Paradigm Plans $1.5B Fund as It Expands Beyond Crypto Into AI and Robotics
Venture capital firm Paradigm is preparing to raise a new $1.5 billion fund focused on artificial intelligence, robotics and other emerging technologies — its most significant move yet beyond the crypto industry that made its name.
The San Francisco-based investor will continue backing blockchain startups, but it’s also widening its scope to tap into fast-growing areas of computing and automation, according to people familiar with the plan.
Key Takeaways
Paradigm is raising a $1.5 billion fund to invest in AI, robotics and other frontier technologies, while still supporting crypto projects.
The firm plans to use its existing technical investment team rather than creating a separate AI unit.
Executives see increasing overlap between AI and crypto, including use cases like autonomous payments and smart contract security.
A Strategic Broader Focus
Rather than building an entirely new division, Paradigm intends to lean on its current technical investment team to source and evaluate deals in frontier technologies.
Regulatory filings show the firm manages roughly $12.7 billion in assets. It previously launched a record-setting $2.5 billion crypto-focused fund in November 2021 and followed that up in 2024 with an $850 million vehicle aimed at early-stage blockchain startups.
But internally, managers reportedly concluded that sticking strictly to crypto could mean missing major opportunities emerging across AI, computing infrastructure and robotics.

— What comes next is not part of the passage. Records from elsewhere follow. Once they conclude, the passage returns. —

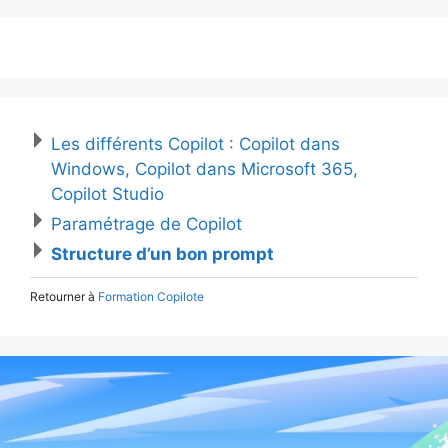
Les différents Copilot : Copilot dans
Windows, Copilot dans Microsoft 365,
Copilot Studio
Paramétrage de Copilot
Structure d’un bon prompt
Retourner à
Formation Copilote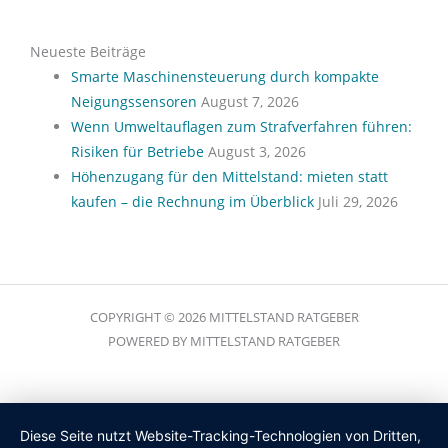
Neueste Beiträge
Smarte Maschinensteuerung durch kompakte
Neigungssensoren
August 7, 2026
Wenn Umweltauflagen zum Strafverfahren führen:
Risiken für Betriebe
August 3, 2026
Höhenzugang für den Mittelstand: mieten statt
kaufen – die Rechnung im Überblick
Juli 29, 2026
COPYRIGHT © 2026 MITTELSTAND RATGEBER
POWERED BY MITTELSTAND RATGEBER
Diese Seite nutzt Website-Tracking-Technologien von Dritten,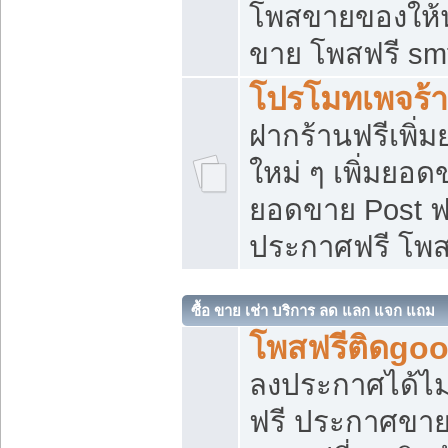
โพสขายของให้น่
ขาย โพสฟรี sm
โปรโมทเพจร้า
ฝากร้านฟรีเพิ
ใหม่ ๆ เพิ่มยอด
ยอดขาย Post ฟ
ประกาศฟรี โพ
ซื้อ ขาย เช่า บริการ ลด แลก แจก แถม
โพสฟรีติดgoo
ลงประกาศได้ไม
ฟรี ประกาศขาย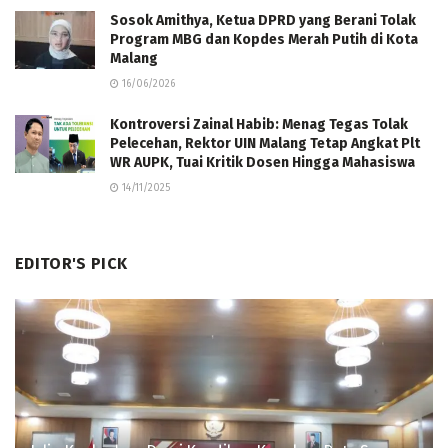
Sosok Amithya, Ketua DPRD yang Berani Tolak
Program MBG dan Kopdes Merah Putih di Kota
Malang
16/06/2026
Kontroversi Zainal Habib: Menag Tegas Tolak
Pelecehan, Rektor UIN Malang Tetap Angkat Plt
WR AUPK, Tuai Kritik Dosen Hingga Mahasiswa
14/11/2025
EDITOR'S PICK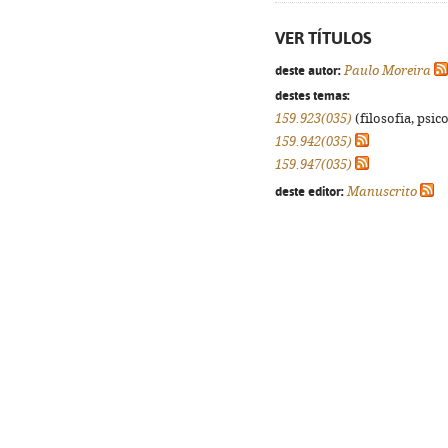
VER TÍTULOS
deste autor:
Paulo Moreira
destes temas:
159.923(035)
(filosofia, psico
159.942(035)
159.947(035)
deste editor:
Manuscrito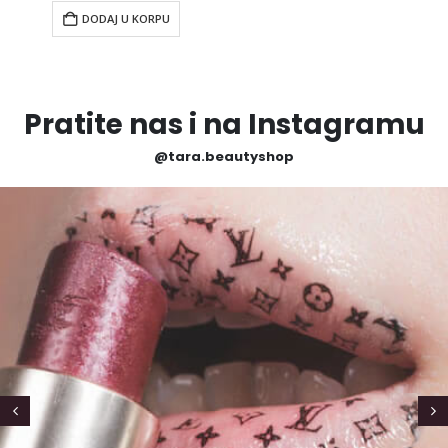
DODAJ U KORPU
Pratite nas i na Instagramu
@tara.beautyshop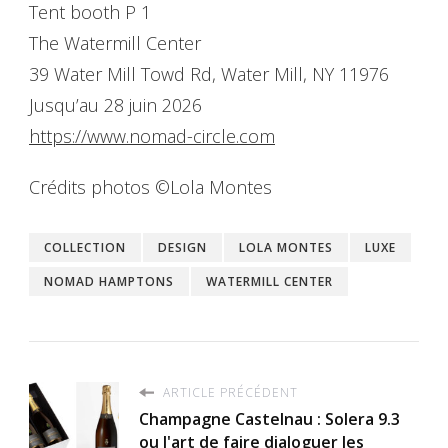
Tent booth P 1
The Watermill Center
39 Water Mill Towd Rd, Water Mill, NY 11976
Jusqu’au 28 juin 2026
https://www.nomad-circle.com
Crédits photos ©Lola Montes
COLLECTION
DESIGN
LOLA MONTES
LUXE
NOMAD HAMPTONS
WATERMILL CENTER
ARTICLE PRÉCÉDENT
Champagne Castelnau : Solera 9.3
ou l'art de faire dialoguer les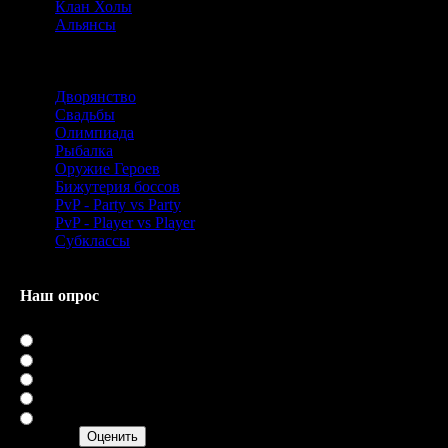
Клан Холы
Альянсы
Знания
Дворянство
Свадьбы
Олимпиада
Рыбалка
Оружие Героев
Бижутерия боссов
PvP - Party vs Party
PvP - Player vs Player
Субклассы
Наш опрос
Оцените мой сайт
Отлично
Хорошо
Нормально
Плохо
Ужасно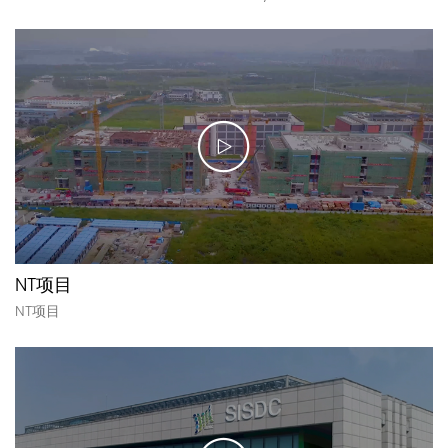
NT项目
NT项目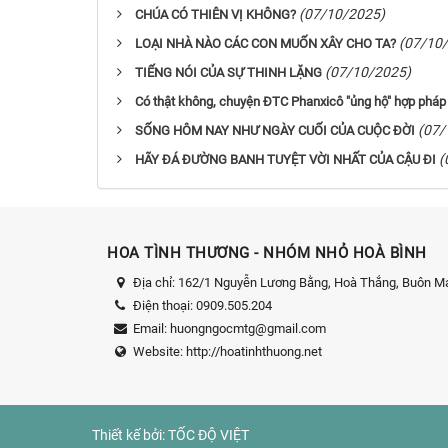
(07/10/2025)
CHÚA CÓ THIÊN VỊ KHÔNG?
(07/10
LOẠI NHÀ NÀO CÁC CON MUỐN XÂY CHO TA?
(07/10/2025)
TIẾNG NÓI CỦA SỰ THINH LẶNG
Có thật không, chuyện ĐTC Phanxicô "ủng hộ" hợp pháp
(07/
SỐNG HÔM NAY NHƯ NGÀY CUỐI CỦA CUỘC ĐỜI
(
HÃY ĐÁ ĐƯỜNG BANH TUYỆT VỜI NHẤT CỦA CẬU ĐI
HOA TÌNH THƯƠNG - NHÓM NHỎ HOÀ BÌNH
Địa chỉ:
162/1 Nguyễn Lương Bằng, Hoà Thắng, Buôn Ma
Điện thoại:
0909.505.204
Email:
huongngocmtg@gmail.com
Website:
http://hoatinhthuong.net
Thiết kế bởi:
TỐC ĐỘ VIỆT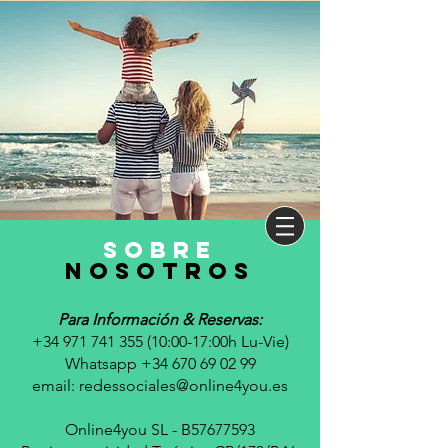
sobre
nosotros
Para Información & Reservas:
+34 971 741 355 (10
:00-17:00h Lu-Vie)
Whatsapp +34 670 69 02 99
email:
redessociales@online4you.es
Online4you SL - B57677593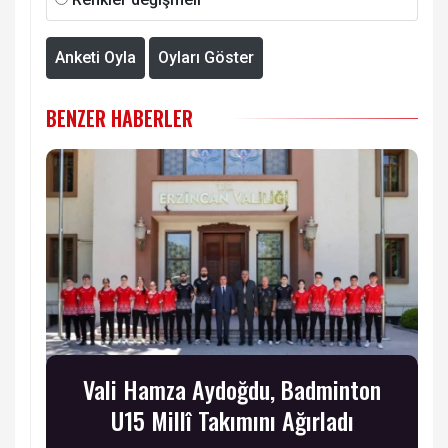
Anketi Oyla
Oyları Göster
BENZER HABERLER
Vali Hamza Aydoğdu, Badminton
U15 Millî Takımını Ağırladı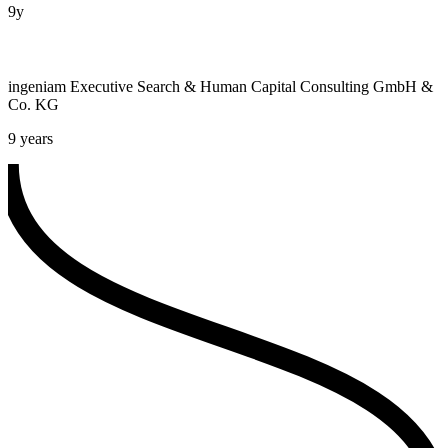
9y
ingeniam Executive Search & Human Capital Consulting GmbH &
Co. KG
9 years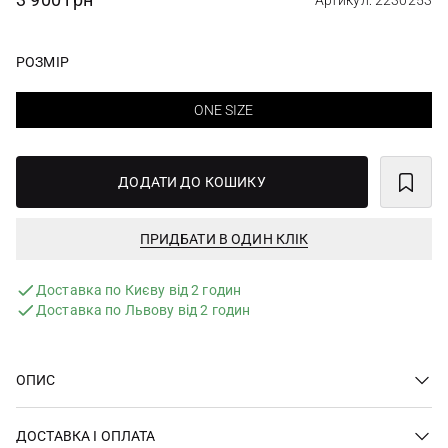
Артикул: 2230253
РОЗМІР
ONE SIZE
ДОДАТИ ДО КОШИКУ
ПРИДБАТИ В ОДИН КЛІК
Доставка по Києву від 2 годин
Доставка по Львову від 2 годин
ОПИС
ДОСТАВКА І ОПЛАТА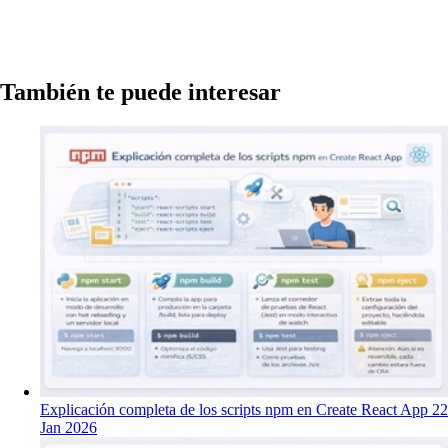
También te puede interesar
Explicación completa de los scripts npm en Create React App
22
Jan 2026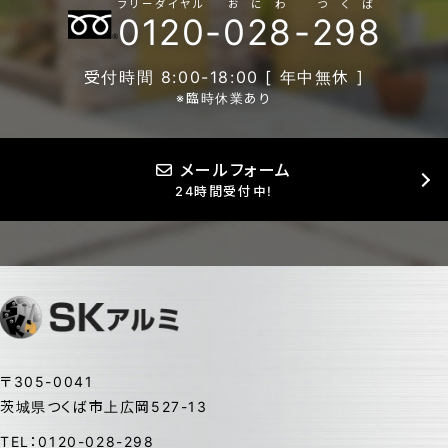
フリーダイヤル
おにわ
つくば
0120
-
028
-
298
受付時間 8:00-18:00 [ 年中無休 ]
※臨時休業あり
メールフォーム
24時間受付中!
〒305-0041
茨城県つくば市上広岡527-13
TEL：0120-028-298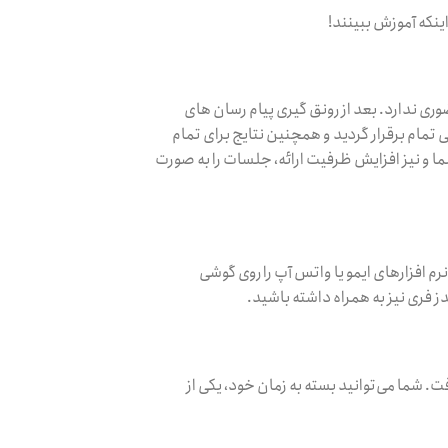
اینکه آموزش ببینند!
وری ندارد. بعد از رونق گیری پیام رسان های
ی تمام برقرار گردید و همچنین نتایج برای تمام
ما و نیز افزایش ظرفیت ارائه، جلسات را به صورت
م افزارهای ایمو یا واتس آپ را روی گوشی
 فری نیز به همراه داشته باشید.
. شما می‌توانید بسته به زمان خود، یکی از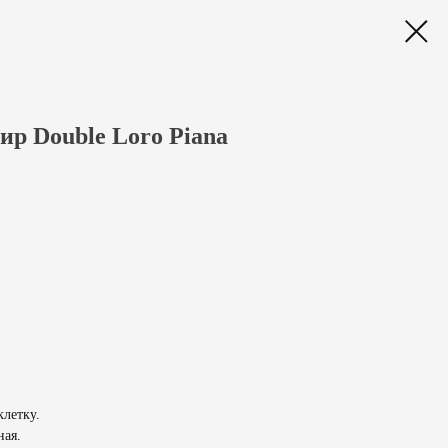
р Double Loro Piana
клетку.
ная.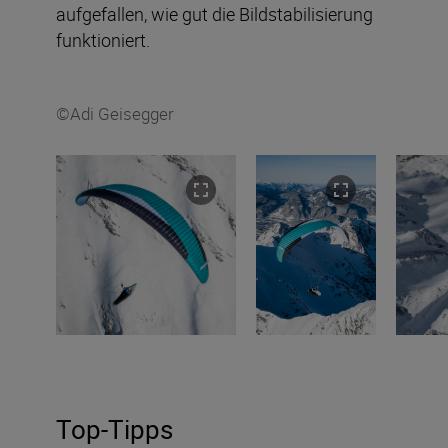
aufgefallen, wie gut die Bildstabilisierung
funktioniert.
©Adi Geisegger
Top-Tipps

The move reflects a broader shift across Silicon Valley, where artificial intelligence is increasingly reshaping both software and financial systems.
Why AI and Crypto Are Converging
Paradigm executives have long argued that AI and crypto aren’t competing technologies — they’re complementary.
One example is agent-driven payments, where autonomous AI systems execute transactions over blockchain networks. In that model, AI handles the decision-making, while decentralized infrastructure settles the payments.
The firm’s interest in AI isn’t new. Back in 2023, observers noticed that Paradigm had quietly removed some Web3-specific language from parts of its website, sparking speculation that it was pivoting away from digital assets.
Co-founder and managing partner Matt Huang pushed back at the time.
“We’ve never been more excited about crypto,” Huang wrote, while acknowledging that AI’s rapid development was impossible to ignore. He predicted growing overlap between the two ecosystems.
That overlap is already visible. Earlier this month, Paradigm partnered with OpenAI to release EVMbench — a benchmark designed to test whether machine-learning models can detect and fix vulnerabilities in smart contracts, a persistent issue in decentralized finance.
AI Funding Boom Creates Tailwinds
Paradigm’s fundraising push comes amid a surge in AI venture investment.
According to OECD data, AI startups attracted $258.7 billion in venture funding in 2025, accounting for 61% of total global VC investment. That share has roughly doubled since 2022.
Generative AI companies alone represented 14% of AI-focused funding, with US startups capturing the largest portion.
Meanwhile, Andreessen Horowitz recently secured more than $15 billion in new capital, reinforcing its position as one of the most influential venture firms in the US tech sector. In 2025 alone, the firm accounted for more than 18% of all venture capital deployed in the United States.
Co-founder Ben Horowitz said that fundraising reflects a broader mission: venture capital exists to give founders the opportunity to build companies and create lasting value.